Откуда берется противотечение веры? Старая большевичка, к которой я зашел, рассказала мне, что в сороковом году она вдруг испытала присутствие Бога, несшего ее как бы в темном облаке, высоко над землей. С товарищами своими она никогда об этом не говорила (атеизм вбит в них накрепко), но мне рассказала. Я дал ей почитать все свои философские работы; их она понимала, но «Школу молитвы» Антония Блума оттолкнула. Все
церковное (даже такое живое, как проповеди владыки Антония) вызывало у нее отталкивание. И все-таки Бога она почувствовала.Говорят, что советский опыт не имел смысла. Мне трудно судить, стоила ли игра свеч. Но, по крайней мере, одну вещь он показал, и она, может быть, стоит миллионов свеч: религиозный опыт невозможно предотвратить. Он приходит к человеку, выросшему в строго атеистической семье, получившему коммунистическое воспитание, и в один час потрясает и убеждает его. Если бы все священные книги были бы сожжены и все храмы разрушены (примерно так, как это делалось в Албании), это нанесло бы огромный удар людям, теряющим искру Божью без раздувания мехами обрядов, без примера старших. Общий духовный уровень наверняка упал бы еще больше, чем сейчас, но врата ада не могут помешать прямому религиозному опыту, и из этого непременно возникла бы новая духовная жизнь, со своими заповедями и обрядами.
Сейчас многие молодые (и не очень молодые) люди учат меня и Зину коллективному разуму своей церкви. Это изредка интересно (в каждом поколении истина раскрывается заново, и яйца вправе учить курицу), но по большей части — довольно смешно. По крайней мере, по отношению к Зине, испытавшей совершенный духовный переворот девятнадцати лет, в 1945 году, без всякой поддержки традиции, без всякого понимания окружающих (уже после перечла Евангелие и увидела, что это о том самом, а раньше заглядывала — и не понимала; и ее никто, кроме двух ближайших подруг, не понял. Так и осталась, с протянутыми руками, которых никто не принимал. От этой невозможности передать свой опыт началась, может быть, ее болезнь).

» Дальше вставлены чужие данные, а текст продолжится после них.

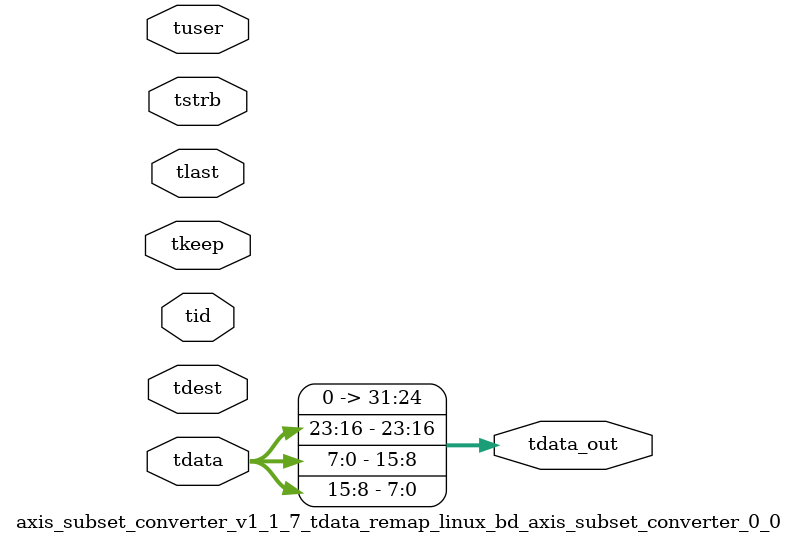
<source format=v>


`timescale 1ps/1ps

module axis_subset_converter_v1_1_7_tdata_remap_linux_bd_axis_subset_converter_0_0 #
(
parameter C_S_AXIS_TDATA_WIDTH = 32,
parameter C_S_AXIS_TUSER_WIDTH = 0,
parameter C_S_AXIS_TID_WIDTH   = 0,
parameter C_S_AXIS_TDEST_WIDTH = 0,
parameter C_M_AXIS_TDATA_WIDTH = 32
)
(
input  [(C_S_AXIS_TDATA_WIDTH == 0 ? 1 : C_S_AXIS_TDATA_WIDTH)-1:0     ] tdata,
input  [(C_S_AXIS_TUSER_WIDTH == 0 ? 1 : C_S_AXIS_TUSER_WIDTH)-1:0     ] tuser,
input  [(C_S_AXIS_TID_WIDTH   == 0 ? 1 : C_S_AXIS_TID_WIDTH)-1:0       ] tid,
input  [(C_S_AXIS_TDEST_WIDTH == 0 ? 1 : C_S_AXIS_TDEST_WIDTH)-1:0     ] tdest,
input  [(C_S_AXIS_TDATA_WIDTH/8)-1:0 ] tkeep,
input  [(C_S_AXIS_TDATA_WIDTH/8)-1:0 ] tstrb,
input                                                                    tlast,
output [C_M_AXIS_TDATA_WIDTH-1:0] tdata_out
);

assign tdata_out = {tdata[23:16],tdata[7:0],tdata[15:8]};

endmodule


</source>
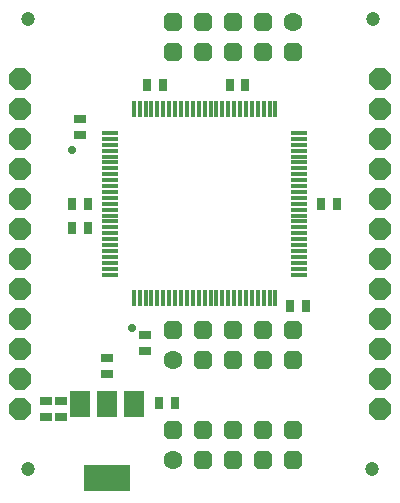
<source format=gbs>
G04 Layer_Color=16711935*
%FSLAX44Y44*%
%MOMM*%
G71*
G01*
G75*
%ADD34R,1.0000X0.8000*%
G04:AMPARAMS|DCode=35|XSize=1.8002mm|YSize=1.8002mm|CornerRadius=0mm|HoleSize=0mm|Usage=FLASHONLY|Rotation=270.000|XOffset=0mm|YOffset=0mm|HoleType=Round|Shape=Octagon|*
%AMOCTAGOND35*
4,1,8,-0.4501,-0.9001,0.4501,-0.9001,0.9001,-0.4501,0.9001,0.4501,0.4501,0.9001,-0.4501,0.9001,-0.9001,0.4501,-0.9001,-0.4501,-0.4501,-0.9001,0.0*
%
%ADD35OCTAGOND35*%

%ADD36C,1.2000*%
G04:AMPARAMS|DCode=37|XSize=1.6mm|YSize=1.6mm|CornerRadius=0mm|HoleSize=0mm|Usage=FLASHONLY|Rotation=180.000|XOffset=0mm|YOffset=0mm|HoleType=Round|Shape=Octagon|*
%AMOCTAGOND37*
4,1,8,-0.8000,0.4000,-0.8000,-0.4000,-0.4000,-0.8000,0.4000,-0.8000,0.8000,-0.4000,0.8000,0.4000,0.4000,0.8000,-0.4000,0.8000,-0.8000,0.4000,0.0*
%
%ADD37OCTAGOND37*%

%ADD38C,1.6000*%
%ADD39C,0.7000*%
%ADD40R,0.4498X1.3998*%
%ADD41R,1.3998X0.4498*%
%ADD42R,1.6986X2.2066*%
%ADD43R,4.0100X2.2066*%
%ADD44R,0.8000X1.0000*%
D34*
X34290Y83058D02*
D03*
Y69596D02*
D03*
X86360Y106426D02*
D03*
Y119888D02*
D03*
X63500Y321564D02*
D03*
Y308102D02*
D03*
X118750Y125396D02*
D03*
Y138858D02*
D03*
X46990Y83058D02*
D03*
Y69596D02*
D03*
D35*
X12700Y355600D02*
D03*
Y330200D02*
D03*
Y304800D02*
D03*
Y279400D02*
D03*
Y254000D02*
D03*
Y228600D02*
D03*
Y203200D02*
D03*
Y177800D02*
D03*
Y152400D02*
D03*
Y127000D02*
D03*
Y101600D02*
D03*
Y76200D02*
D03*
X317500Y355600D02*
D03*
Y330200D02*
D03*
Y304800D02*
D03*
Y279400D02*
D03*
Y254000D02*
D03*
Y228600D02*
D03*
Y203200D02*
D03*
Y177800D02*
D03*
Y152400D02*
D03*
Y127000D02*
D03*
Y101600D02*
D03*
Y76200D02*
D03*
D36*
X19050Y25400D02*
D03*
X310896D02*
D03*
X19050Y406400D02*
D03*
X311150D02*
D03*
D37*
X142200Y378800D02*
D03*
Y404200D02*
D03*
X167600Y378800D02*
D03*
Y404200D02*
D03*
X193000Y378800D02*
D03*
Y404200D02*
D03*
X218400Y378800D02*
D03*
Y404200D02*
D03*
X243800Y378800D02*
D03*
X141700Y143200D02*
D03*
X167100Y117800D02*
D03*
Y143200D02*
D03*
X192500Y117800D02*
D03*
Y143200D02*
D03*
X217900Y117800D02*
D03*
Y143200D02*
D03*
X243300Y117800D02*
D03*
Y143200D02*
D03*
X141950Y58450D02*
D03*
X167350Y33050D02*
D03*
Y58450D02*
D03*
X192750Y33050D02*
D03*
Y58450D02*
D03*
X218150Y33050D02*
D03*
Y58450D02*
D03*
X243550Y33050D02*
D03*
Y58450D02*
D03*
D38*
X243800Y404200D02*
D03*
X141700Y117800D02*
D03*
X141950Y33050D02*
D03*
D39*
X57000Y296000D02*
D03*
X107000Y145000D02*
D03*
D40*
X228850Y330201D02*
D03*
X223851D02*
D03*
X218850D02*
D03*
X213851D02*
D03*
X208850D02*
D03*
X203851D02*
D03*
X198850D02*
D03*
X193851D02*
D03*
X188850D02*
D03*
X183851D02*
D03*
X178850D02*
D03*
X173852D02*
D03*
X168850D02*
D03*
X163850D02*
D03*
X158850D02*
D03*
X153849D02*
D03*
X148850D02*
D03*
X143849D02*
D03*
X138850D02*
D03*
X133849D02*
D03*
X128850D02*
D03*
X123849D02*
D03*
X118850D02*
D03*
X113849D02*
D03*
X108850D02*
D03*
Y170199D02*
D03*
X113849D02*
D03*
X118850D02*
D03*
X123849D02*
D03*
X128850D02*
D03*
X133849D02*
D03*
X138850D02*
D03*
X143849D02*
D03*
X148850D02*
D03*
X153849D02*
D03*
X158850D02*
D03*
X163850D02*
D03*
X168850D02*
D03*
X173852D02*
D03*
X178850D02*
D03*
X183851D02*
D03*
X188850D02*
D03*
X193851D02*
D03*
X198850D02*
D03*
X203851D02*
D03*
X208850D02*
D03*
X213851D02*
D03*
X218850D02*
D03*
X223851D02*
D03*
X228850D02*
D03*
D41*
X88849Y310200D02*
D03*
Y305201D02*
D03*
Y300200D02*
D03*
Y295201D02*
D03*
Y290200D02*
D03*
Y285201D02*
D03*
Y280200D02*
D03*
Y275201D02*
D03*
Y270200D02*
D03*
Y265201D02*
D03*
Y260200D02*
D03*
Y255201D02*
D03*
Y250200D02*
D03*
Y245199D02*
D03*
Y240200D02*
D03*
Y235199D02*
D03*
Y230200D02*
D03*
Y225199D02*
D03*
Y220200D02*
D03*
Y215199D02*
D03*
Y210200D02*
D03*
Y205199D02*
D03*
Y200200D02*
D03*
Y195199D02*
D03*
Y190200D02*
D03*
X248851D02*
D03*
Y195199D02*
D03*
Y200200D02*
D03*
Y205199D02*
D03*
Y210200D02*
D03*
Y215199D02*
D03*
Y220200D02*
D03*
Y225199D02*
D03*
Y230200D02*
D03*
Y235199D02*
D03*
Y240200D02*
D03*
Y245199D02*
D03*
Y250200D02*
D03*
Y255201D02*
D03*
Y260200D02*
D03*
Y265201D02*
D03*
Y270200D02*
D03*
Y275201D02*
D03*
Y280200D02*
D03*
Y285201D02*
D03*
Y290200D02*
D03*
Y295201D02*
D03*
Y300200D02*
D03*
Y305201D02*
D03*
Y310200D02*
D03*
D42*
X63754Y81026D02*
D03*
X86614D02*
D03*
X109474D02*
D03*
D43*
X86360Y18034D02*
D03*
D44*
X241046Y163830D02*
D03*
X254508D02*
D03*
X130556Y81280D02*
D03*
X144018D02*
D03*
X203454Y350520D02*
D03*
X189992D02*
D03*
X267716Y250190D02*
D03*
X281178D02*
D03*
X70104Y229870D02*
D03*
X56642D02*
D03*
X133604Y350520D02*
D03*
X120142D02*
D03*
X70104Y250190D02*
D03*
X56642D02*
D03*
M02*

</source>
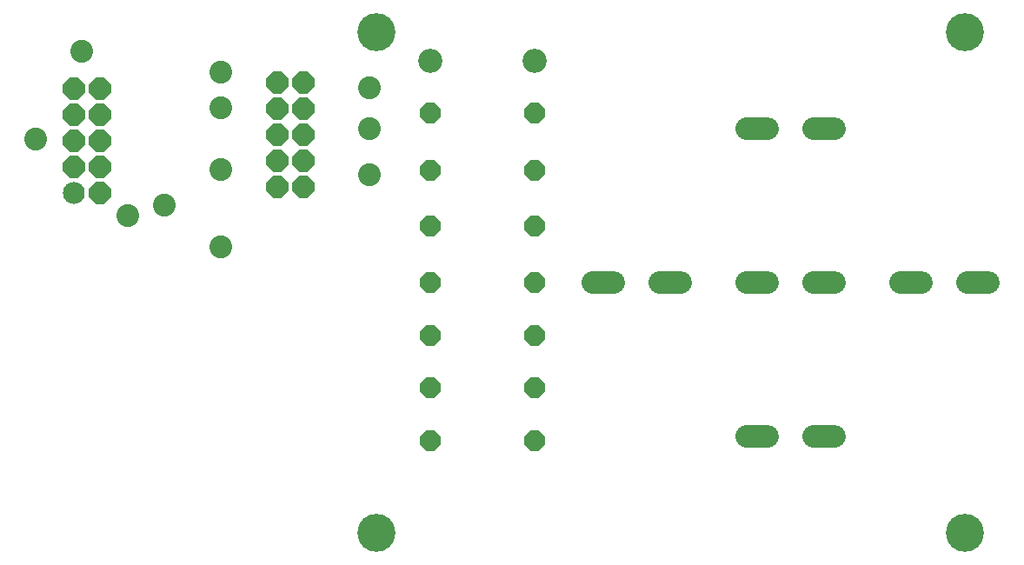
<source format=gbr>
G04 EAGLE Gerber RS-274X export*
G75*
%MOMM*%
%FSLAX34Y34*%
%LPD*%
%INSoldermask Bottom*%
%IPPOS*%
%AMOC8*
5,1,8,0,0,1.08239X$1,22.5*%
G01*
%ADD10C,3.703200*%
%ADD11C,2.235200*%
%ADD12P,2.155431X8X202.500000*%
%ADD13P,2.155431X8X22.500000*%
%ADD14C,2.336800*%
%ADD15P,2.309387X8X112.500000*%
%ADD16C,2.133600*%
%ADD17C,2.219200*%


D10*
X426500Y518500D03*
X426500Y31500D03*
X1000000Y31500D03*
X1000000Y518500D03*
D11*
X722672Y275000D02*
X702352Y275000D01*
X657648Y275000D02*
X637328Y275000D01*
X852352Y425000D02*
X872672Y425000D01*
X807648Y425000D02*
X787328Y425000D01*
X852352Y275000D02*
X872672Y275000D01*
X807648Y275000D02*
X787328Y275000D01*
X852352Y125000D02*
X872672Y125000D01*
X807648Y125000D02*
X787328Y125000D01*
X1002352Y275000D02*
X1022672Y275000D01*
X957648Y275000D02*
X937328Y275000D01*
D12*
X580800Y439900D03*
X479200Y439900D03*
D13*
X479200Y384100D03*
X580800Y384100D03*
D12*
X580800Y275000D03*
X479200Y275000D03*
X580800Y329900D03*
X479200Y329900D03*
X580800Y223200D03*
X479200Y223200D03*
X580800Y121200D03*
X479200Y121200D03*
X580800Y172400D03*
X479200Y172400D03*
D14*
X580800Y490600D03*
X479200Y490600D03*
D15*
X330200Y368300D03*
X355600Y368300D03*
X330200Y393700D03*
X355600Y393700D03*
X330200Y419100D03*
X355600Y419100D03*
X330200Y444500D03*
X355600Y444500D03*
X330200Y469900D03*
X355600Y469900D03*
D16*
X131800Y362200D03*
D15*
X157200Y362200D03*
X131800Y387600D03*
X157200Y387600D03*
X131800Y413000D03*
X157200Y413000D03*
X131800Y438400D03*
X157200Y438400D03*
X131800Y463800D03*
X157200Y463800D03*
D17*
X275000Y480000D03*
X220000Y350000D03*
X420000Y465000D03*
X185000Y340000D03*
X275000Y385000D03*
X275000Y445000D03*
X140000Y500000D03*
X420000Y380000D03*
X95000Y415000D03*
X275000Y310000D03*
X420000Y425000D03*
M02*

</source>
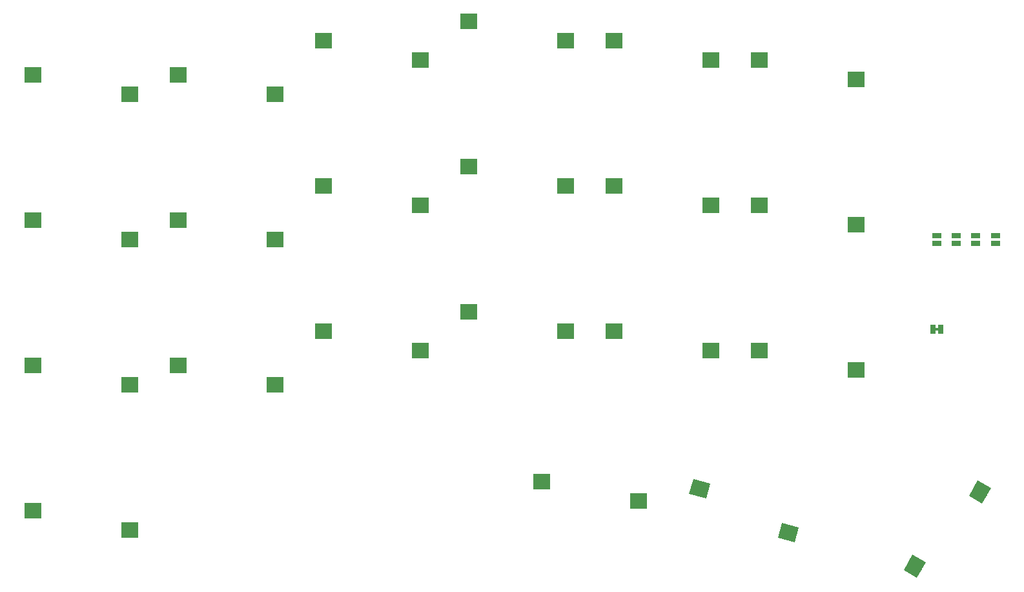
<source format=gtp>
G04 #@! TF.GenerationSoftware,KiCad,Pcbnew,(5.1.0)-1*
G04 #@! TF.CreationDate,2019-06-07T23:15:03+02:00*
G04 #@! TF.ProjectId,prkbd,70726b62-642e-46b6-9963-61645f706362,1*
G04 #@! TF.SameCoordinates,Original*
G04 #@! TF.FileFunction,Paste,Top*
G04 #@! TF.FilePolarity,Positive*
%FSLAX46Y46*%
G04 Gerber Fmt 4.6, Leading zero omitted, Abs format (unit mm)*
G04 Created by KiCad (PCBNEW (5.1.0)-1) date 2019-06-07 23:15:03*
%MOMM*%
%LPD*%
G04 APERTURE LIST*
%ADD10R,2.300000X2.000000*%
%ADD11R,0.381000X0.381000*%
%ADD12R,0.635000X1.143000*%
%ADD13R,1.143000X0.635000*%
%ADD14C,2.000000*%
%ADD15C,0.100000*%
G04 APERTURE END LIST*
D10*
X174610000Y-77510000D03*
X161910000Y-74970000D03*
X66660000Y-95925000D03*
X79360000Y-98465000D03*
D11*
X185166000Y-110236000D03*
D12*
X185666380Y-110236000D03*
X184665620Y-110236000D03*
D13*
X192829354Y-98008710D03*
X192829354Y-99009470D03*
X190284377Y-99021249D03*
X190284377Y-98020489D03*
X187744377Y-98020489D03*
X187744377Y-99021249D03*
X185204377Y-99021249D03*
X185204377Y-98020489D03*
D10*
X66660000Y-76875000D03*
X79360000Y-79415000D03*
X85710000Y-76875000D03*
X98410000Y-79415000D03*
X104760000Y-72430000D03*
X117460000Y-74970000D03*
X136510000Y-72430000D03*
X123810000Y-69890000D03*
X142860000Y-72430000D03*
X155560000Y-74970000D03*
X85710000Y-95925000D03*
X98410000Y-98465000D03*
X117460000Y-94020000D03*
X104760000Y-91480000D03*
X123810000Y-88940000D03*
X136510000Y-91480000D03*
X142860000Y-91480000D03*
X155560000Y-94020000D03*
X174610000Y-96560000D03*
X161910000Y-94020000D03*
X66660000Y-114975000D03*
X79360000Y-117515000D03*
X85710000Y-114975000D03*
X98410000Y-117515000D03*
X104760000Y-110530000D03*
X117460000Y-113070000D03*
X136510000Y-110530000D03*
X123810000Y-107990000D03*
X155560000Y-113070000D03*
X142860000Y-110530000D03*
X174610000Y-115610000D03*
X161910000Y-113070000D03*
X79360000Y-136565000D03*
X66660000Y-134025000D03*
X146035000Y-132820000D03*
X133335000Y-130280000D03*
D14*
X154060766Y-131180355D03*
D15*
G36*
X152691132Y-131848639D02*
G01*
X153208770Y-129916787D01*
X155430400Y-130512071D01*
X154912762Y-132443923D01*
X152691132Y-131848639D01*
X152691132Y-131848639D01*
G37*
D14*
X165670624Y-136920809D03*
D15*
G36*
X164300990Y-137589093D02*
G01*
X164818628Y-135657241D01*
X167040258Y-136252525D01*
X166522620Y-138184377D01*
X164300990Y-137589093D01*
X164300990Y-137589093D01*
G37*
D14*
X190799050Y-131608655D03*
D15*
G36*
X191090075Y-133104584D02*
G01*
X189358025Y-132104584D01*
X190508025Y-130112726D01*
X192240075Y-131112726D01*
X191090075Y-133104584D01*
X191090075Y-133104584D01*
G37*
D14*
X182249346Y-141337178D03*
D15*
G36*
X182540371Y-142833107D02*
G01*
X180808321Y-141833107D01*
X181958321Y-139841249D01*
X183690371Y-140841249D01*
X182540371Y-142833107D01*
X182540371Y-142833107D01*
G37*
M02*

</source>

Традиция — повитуха. Она знает, что такое роды, она может помочь родить, но сама она не рожает. Рожает душа, которая зачала, и если придет час, то без всякой помощи. Я не говорю — легко. Можно и умереть. Но все-таки роженица, а не повитуха приносит дитя в мир. Только глупая акушерка считает себя главным действующим лицом в рождении человека, и если младенец будет принят не ею, а ее конкуренткой, то роды как бы не состоявшимися. Или заранее уверена, что младенец, которому не дали ортодоксального шлепка по заду, вырастет уродом.
Трудно одному стоять в вере. До встречи с Зиной я легко терял нить духовной связи и долго не находил ее снова. Вторая пара глаз, глядящих в твою душу, — это рука, протянутая Богу, пробивающемуся из царствия, которое внутри нас, в сознание. Поэтому, может быть, Христос сказал: где двое или трое соберутся во имя Мое, там и Я с вами. Но количество единоверцев, и древность веры, и богатство святоотеческих писаний — только внешняя поддержка духа. Во внутренней жизни они не решают. Нет ничего, что оправдывает гордыню вероисповедания. Знание студентки, выучившей учебник гинекологии и акушерства, — ничто перед знанием матери. Нет книги, способной заменить жизнь, и самое великое чужое откровение меньше, чем самое малое собственное. Только с помощью своего, малейшего из малых, откровения можно прочесть и Евангелие.
Свет мой разлившийся — совесть моя, Ты мой единственный в мире судья. Ты задаешь мне свой тяжкий вопрос: Все ли вместила, что ты мне принес? Перед тобою держу я ответ, И между нами посредников нет.Если бы я вырос в известной общине, я бы не покидал ее, потому что дух веет, где хочет, — в том числе и в церкви, и в синагоге, но сознательно выбрать одну из школ… я не встречал до сих пор общества или церкви, которая мыслила бы о себе так, как положено мыслить отдельному члену церкви, любуясь достоинствами других и сознавая все свои недостатки. Такой зримой церкви нет. И остается только незримая, которую очень трудно ощутить. Несравненно труднее, чем войти в каменный храм и следовать определенной школе молитвы. Мне очень много дали и иконы, и догматические постановления, но вера — это доверие к внутреннейшему человеку, который во мне самом, и когда он скрывается, заваленный заботами внешнего человека, то веры нет, и никакие символы, обряды, таинства, никакие усилия воли не способны ее заменить.